In a statement on Tuesday (30 July), the ATO said that just under 700,000 Australians claimed deductions under the “other” category last financial year, worth just under $2 billion.
But many of these claims have been rejected by the Tax Office.
“These claims add up to a lot of money. If the deduction isn’t directly related to earning income, we can’t allow it,” said assistant commissioner Karen Foat.
According to Ms Foat, more than one person tried to claim their dental bills.
“A couple of taxpayers claimed dental expenses, believing a nice smile was essential to finding a job, and was therefore deductible. It isn’t and their claims were disallowed,” she said, adding that medical costs are a personal expense and not eligible for a deduction.
“Another taxpayer claimed the Lego sets they bought as gifts for their children. Unsurprisingly, this claim was disallowed. Personal gifts don’t qualify, and it’s not OK to ask Australian taxpayers to subsidise presents.”
Lego wasn’t the only child-related cost for which Australians attempted to claim deductions.
Childcare also stood out as a big no-no, with the ATO stating that one taxpayer tried to claim “the cost of raising twins” and another “the cost of raising three children”, while a third simply stated “newborn baby [is] expensive” in trying to justify their claim.
School fees and uniforms as well as childcare were also denied.
“We explained to these taxpayers that these are unacceptable deductions and disallowed these claims in full,” the ATO said.

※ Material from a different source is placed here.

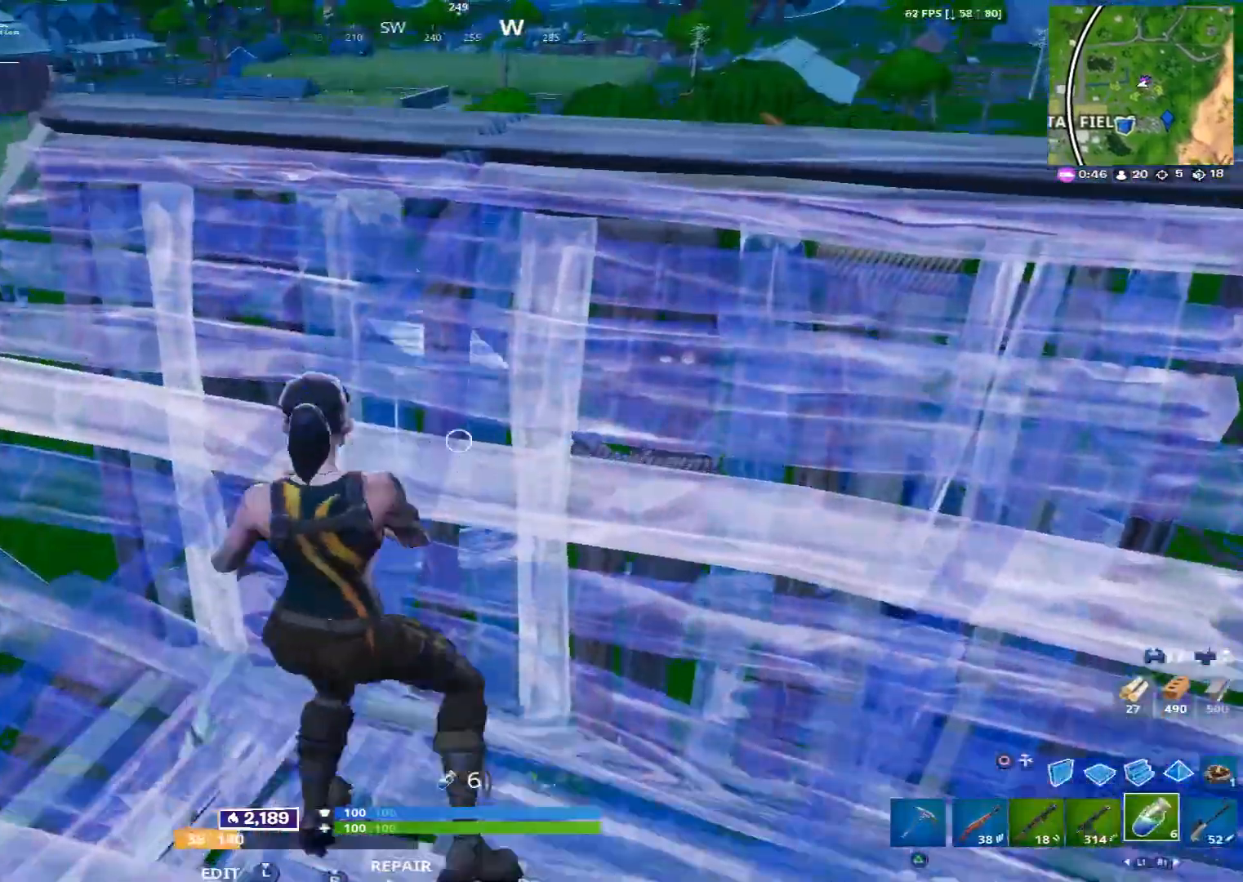
Gameplay with a controller (PlayStation layout); each line is a JSON object with the inputs held at the frame after it. "events" lists button and stick changes between this image and that frame as [ms after this image, input, new state], when the widget could be followed in between.
{"buttons": ["R3"], "left_stick": "left", "right_stick": "center", "events": [[120, "left_stick", "up-right"], [320, "R1", "down"], [320, "right_stick", "left"], [400, "left_stick", "left"], [400, "right_stick", "center"], [440, "R1", "up"], [480, "R3", "down"]]}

A common trip-up in terms of deductions is vehicle-related expenses. But the ATO revealed that multiple taxpayers had tried to write-off the entire purchase price of a new car.
“These claims, in excess of $20,000 each, were disallowed, as purchasing a private vehicle is not an allowable deduction,” it said.
“One particularly charitable taxpayer tried to claim for a car purchased as a gift for their mother. While the ATO appreciated the sentiment, unfortunately, we were required to disallow the claim.”
Perhaps, the biggest surprise was the finding that one Australian tried to claim the entire cost of their wedding reception as a tax deduction.
Unsurprisingly, the ATO denied the claim in full.
Penalties for wrongful claims
The ATO revealed the unlikely tax claims in a bid to highlight the fact that as well as having claims denied, penalties also apply for making deductions that are not “reasonably arguable”.
And no — tax penalties are also not eligible for a tax deduction.
The ATO has previously revealed other dodgy tax claims have included travel to and from work and European holidays.
Meanwhile, in June this year, a Queensland chef was convicted in court of claiming false work-related expenses amounting to more than $45,000.
More information on what is acceptable under the “other deductions” category can be found on the ATO website.